§ **Required action**
Look through the records below for lines containing the string "twheeloc", and report how many there are, nothing else.

··· Listed entries ···

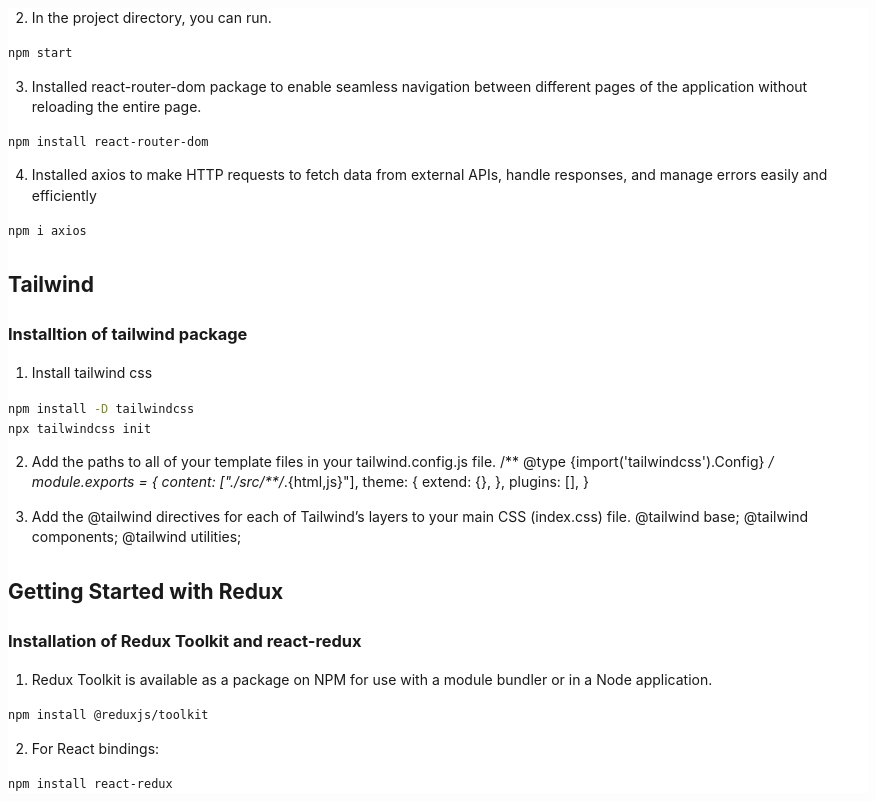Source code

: 2. In the project directory, you can run.
```bash
npm start
```

3. Installed react-router-dom package to enable seamless navigation between different pages of the application without reloading the entire page.
```bash
npm install react-router-dom
```

4. Installed axios to make HTTP requests to fetch data from external APIs, handle responses, and manage errors easily and efficiently
```bash
npm i axios
```


## Tailwind
### Installtion of tailwind package
1. Install tailwind css
```bash
npm install -D tailwindcss
npx tailwindcss init
```

2. Add the paths to all of your template files in your tailwind.config.js file.
/** @type {import('tailwindcss').Config} */
module.exports = {
  content: ["./src/**/*.{html,js}"],
  theme: {
    extend: {},
  },
  plugins: [],
}

3. Add the @tailwind directives for each of Tailwind’s layers to your main CSS (index.css) file.
@tailwind base;
@tailwind components;
@tailwind utilities;


## Getting Started with Redux 
### Installation of Redux Toolkit and react-redux
1. Redux Toolkit is available as a package on NPM for use with a module bundler or in a Node application.
```bash
npm install @reduxjs/toolkit
```

2. For React bindings:
```bash
npm install react-redux
```
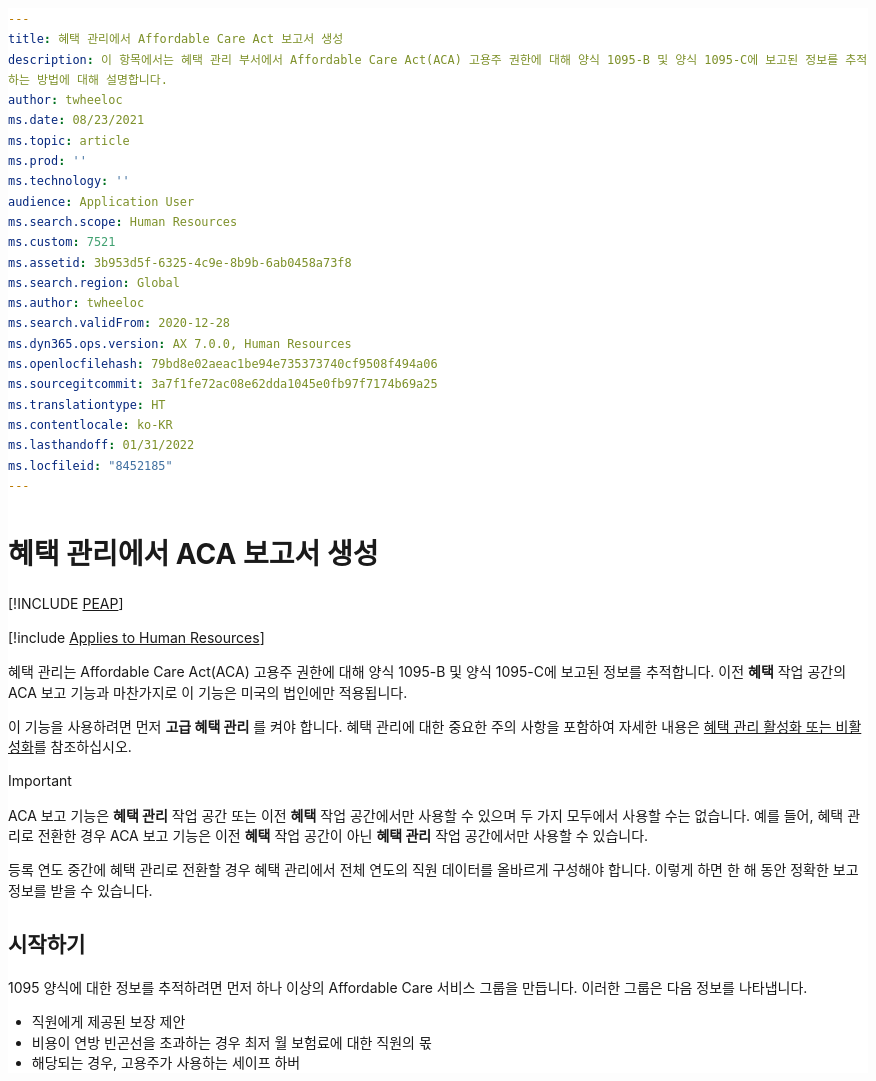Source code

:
 ```yaml
---
title: 혜택 관리에서 Affordable Care Act 보고서 생성
description: 이 항목에서는 혜택 관리 부서에서 Affordable Care Act(ACA) 고용주 권한에 대해 양식 1095-B 및 양식 1095-C에 보고된 정보를 추적하는 방법에 대해 설명합니다.
author: twheeloc
ms.date: 08/23/2021
ms.topic: article
ms.prod: ''
ms.technology: ''
audience: Application User
ms.search.scope: Human Resources
ms.custom: 7521
ms.assetid: 3b953d5f-6325-4c9e-8b9b-6ab0458a73f8
ms.search.region: Global
ms.author: twheeloc
ms.search.validFrom: 2020-12-28
ms.dyn365.ops.version: AX 7.0.0, Human Resources
ms.openlocfilehash: 79bd8e02aeac1be94e735373740cf9508f494a06
ms.sourcegitcommit: 3a7f1fe72ac08e62dda1045e0fb97f7174b69a25
ms.translationtype: HT
ms.contentlocale: ko-KR
ms.lasthandoff: 01/31/2022
ms.locfileid: "8452185"
---
```

# <a name="generate-aca-reports-in-benefits-management"></a>혜택 관리에서 ACA 보고서 생성


[!INCLUDE [PEAP](../includes/peap-2.md)]

[!include [Applies to Human Resources](../includes/applies-to-hr.md)]

혜택 관리는 Affordable Care Act(ACA) 고용주 권한에 대해 양식 1095-B 및 양식 1095-C에 보고된 정보를 추적합니다. 이전 **혜택** 작업 공간의 ACA 보고 기능과 마찬가지로 이 기능은 미국의 법인에만 적용됩니다.

이 기능을 사용하려면 먼저 **고급 혜택 관리** 를 켜야 합니다. 혜택 관리에 대한 중요한 주의 사항을 포함하여 자세한 내용은 [혜택 관리 활성화 또는 비활성화](hr-admin-manage-features.md#enable-or-disable-benefits-management)를 참조하십시오.

> [!IMPORTANT]
> ACA 보고 기능은 **혜택 관리** 작업 공간 또는 이전 **혜택** 작업 공간에서만 사용할 수 있으며 두 가지 모두에서 사용할 수는 없습니다. 예를 들어, 혜택 관리로 전환한 경우 ACA 보고 기능은 이전 **혜택** 작업 공간이 아닌 **혜택 관리** 작업 공간에서만 사용할 수 있습니다.
>
> 등록 연도 중간에 혜택 관리로 전환할 경우 혜택 관리에서 전체 연도의 직원 데이터를 올바르게 구성해야 합니다. 이렇게 하면 한 해 동안 정확한 보고 정보를 받을 수 있습니다.

## <a name="getting-started"></a>시작하기

1095 양식에 대한 정보를 추적하려면 먼저 하나 이상의 Affordable Care 서비스 그룹을 만듭니다. 이러한 그룹은 다음 정보를 나타냅니다.

- 직원에게 제공된 보장 제안
- 비용이 연방 빈곤선을 초과하는 경우 최저 월 보험료에 대한 직원의 몫
- 해당되는 경우, 고용주가 사용하는 세이프 하버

···

§ **Response**
2